• [Instructions for the task]
Lines from the line with "2. Test with" to the line with "### Technical Requirements" in the entries below, and only those, must be output exactly, with both ends included.

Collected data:
▬▬▬▬▬▬

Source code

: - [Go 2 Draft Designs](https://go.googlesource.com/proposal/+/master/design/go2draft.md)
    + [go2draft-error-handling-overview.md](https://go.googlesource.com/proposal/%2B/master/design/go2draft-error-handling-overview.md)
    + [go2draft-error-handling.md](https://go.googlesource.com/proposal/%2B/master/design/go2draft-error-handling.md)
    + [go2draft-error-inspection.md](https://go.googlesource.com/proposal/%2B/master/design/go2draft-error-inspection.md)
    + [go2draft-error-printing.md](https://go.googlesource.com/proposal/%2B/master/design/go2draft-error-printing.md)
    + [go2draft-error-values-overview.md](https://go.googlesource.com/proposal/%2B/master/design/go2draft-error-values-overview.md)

▬▬▬▬▬▬

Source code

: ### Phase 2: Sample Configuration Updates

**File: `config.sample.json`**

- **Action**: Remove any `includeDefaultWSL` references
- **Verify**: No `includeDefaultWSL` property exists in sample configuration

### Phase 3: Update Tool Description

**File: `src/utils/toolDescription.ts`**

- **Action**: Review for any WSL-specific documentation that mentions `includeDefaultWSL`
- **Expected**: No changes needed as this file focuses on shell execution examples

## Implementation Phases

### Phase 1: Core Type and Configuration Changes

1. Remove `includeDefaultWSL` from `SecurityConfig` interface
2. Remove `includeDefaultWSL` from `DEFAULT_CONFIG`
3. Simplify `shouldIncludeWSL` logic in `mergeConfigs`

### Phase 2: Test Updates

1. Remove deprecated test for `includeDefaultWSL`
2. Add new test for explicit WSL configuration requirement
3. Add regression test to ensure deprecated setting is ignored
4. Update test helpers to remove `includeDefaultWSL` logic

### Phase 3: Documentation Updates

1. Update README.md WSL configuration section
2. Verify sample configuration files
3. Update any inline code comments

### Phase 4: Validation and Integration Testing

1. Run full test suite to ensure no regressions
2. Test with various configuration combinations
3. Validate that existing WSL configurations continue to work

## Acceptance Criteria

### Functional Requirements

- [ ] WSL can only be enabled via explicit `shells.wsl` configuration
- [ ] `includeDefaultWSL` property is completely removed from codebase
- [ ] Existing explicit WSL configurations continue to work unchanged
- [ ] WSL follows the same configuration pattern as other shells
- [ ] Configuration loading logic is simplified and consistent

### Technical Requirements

▬▬▬▬▬▬

• [Answer below]
2. Test with various configuration combinations
3. Validate that existing WSL configurations continue to work

## Acceptance Criteria

### Functional Requirements

- [ ] WSL can only be enabled via explicit `shells.wsl` configuration
- [ ] `includeDefaultWSL` property is completely removed from codebase
- [ ] Existing explicit WSL configurations continue to work unchanged
- [ ] WSL follows the same configuration pattern as other shells
- [ ] Configuration loading logic is simplified and consistent

### Technical Requirements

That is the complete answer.